Things start looking up when a wealthy bachelor, Mr. Bingley, rents a neighboring estate with an even wealthier friend, Mr. Darcy (Laurence Olivier), in tow.  Bingley and Jane hit it off immediately but Elizabeth takes an instantaneous dislike to the proud and reserved Darcy.  You are guaranteed a wedding or two at the end of all of Austen’s novels.  How she gets there is the delight.  With Ann Rutherford as the wayward Lydia, Melville Cooper as Mr. Collins, and Edna May Oliver as Darcy’s battleax aunt Lady Catherine de Bourgh.

I find the novel endlessly re-readable and have watched most of the adaptations and it seems I have all of the plot and most of the dialogue memorized by now.  Some of the liberties taken with the story threw me for a loop.  The unctuous Mr. Collins has been transformed from a clergyman to a librarian, I suppose in deference to the Hayes Code. But the worst is the final transformation of Lady Catherine into a gruff but secret ally of Elizabeth!  The writers also manage to invent beaus for all the girls by the end, including the bookish and socially clueless Mary.

That said, Garson is one of the most charming of all Elizabeths and Olivier shines as the sophisticated Darcy only a year after he convinced us as the untamed Heathcliff.  The supporting cast is quite wonderful.  On balance, Austin lovers should check it out.

Cedric Gibbons won an Oscar for his Black-and-White Art Direction.

Clip – Lady Catherine confronts Elizabeth Bennet

 

The Westerner (1940)

The Westerner
Directed by William Wyler
Written by Jo Swerling and Nevin Busch from the story by Stuart N. Lake
1940/USA
The Samuel Goldwyn Company

First viewing/Netflix rental

 

[box] Judge Roy W. Bean: Mr. Harden, it’s my duty to inform you that the larceny of an equine is a capital offense punishable by death, but you can rest assured that in this court a horse thief always gets a fair trial before he’s hung.[/box]

I enjoyed this rather off-beat Western, chiefly due to its Oscar-winning performance by Walter Brennan.  Wyler’s direction and Gregg Toland’s lighting didn’t hurt either.

Roy Bean (Brennan) is a saloon keeper and self-appointed hanging judge with a worship of British beauty Lily Langtry, to whom his bar is a shrine.  His other allegiance is to the cattlemen of his part of Texas who are in a brutal range war with homesteaders in the area.  One day, stranger Cole Harden (Gary Cooper) is hauled in for riding a stolen horse. Though Cole claims he bought the nag, the “jury” is soon deliberating over a few drinks. Cole’s fortune changes when he begins admiring all the photos of Langtry and telling tales of how he met her and has a lock of her hair.  Bean immediately decides to delay execution so Harden can send away for the tresses.  Immediately thereafter, the man who sold Harden the horse is caught.

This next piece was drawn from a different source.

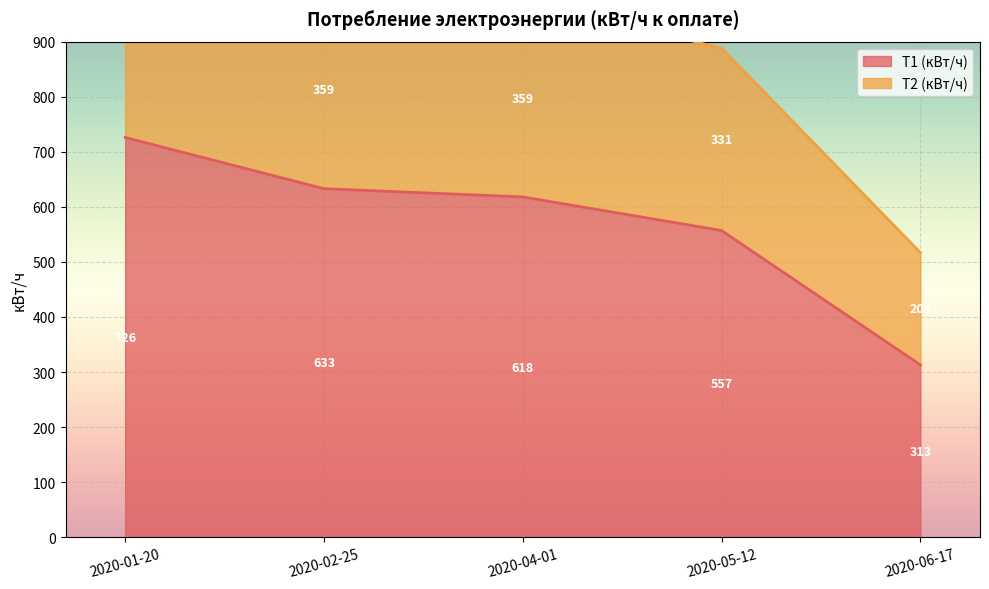

At which label is Т1 (кВт/ч) closest to 519?

2020-05-12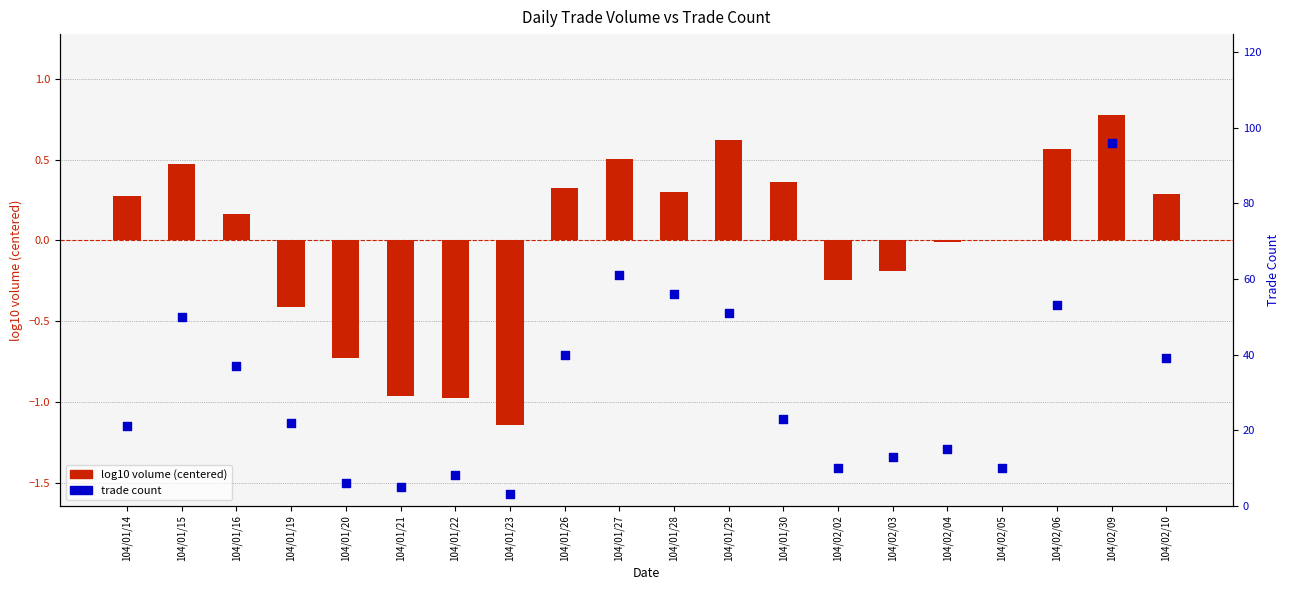

What is the total value across all series at 104/01/14?

21.3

Bean and Harden form a bond over their mutual admiration of the actress but their ways part when Harden falls for a homesteader’s daughter and is sickened by the persecution of the farmers.  The rest of the story is devoted to Harden’s efforts to get real justice for these people.  With Fred Stone as a homesteader and Dana Andrews in a tiny role for one of his very first screen appearances

Brennan has as much, or more, screen time as Cooper.  This is classic Brennan, complete with all his tics, but is a joy to watch.  Somehow he manages to keep the character both endearing and despicable at the same time.  It’s a good looking film, too, with a wonderful score by Dmitri Tiomkin.  Recommended.

Walter Brennan won his third and final Best Supporting Actor Oscar for his work on The Westerner.  The film was also nominated in the categories of Best Original Story and Best Black-and-White Art Direction.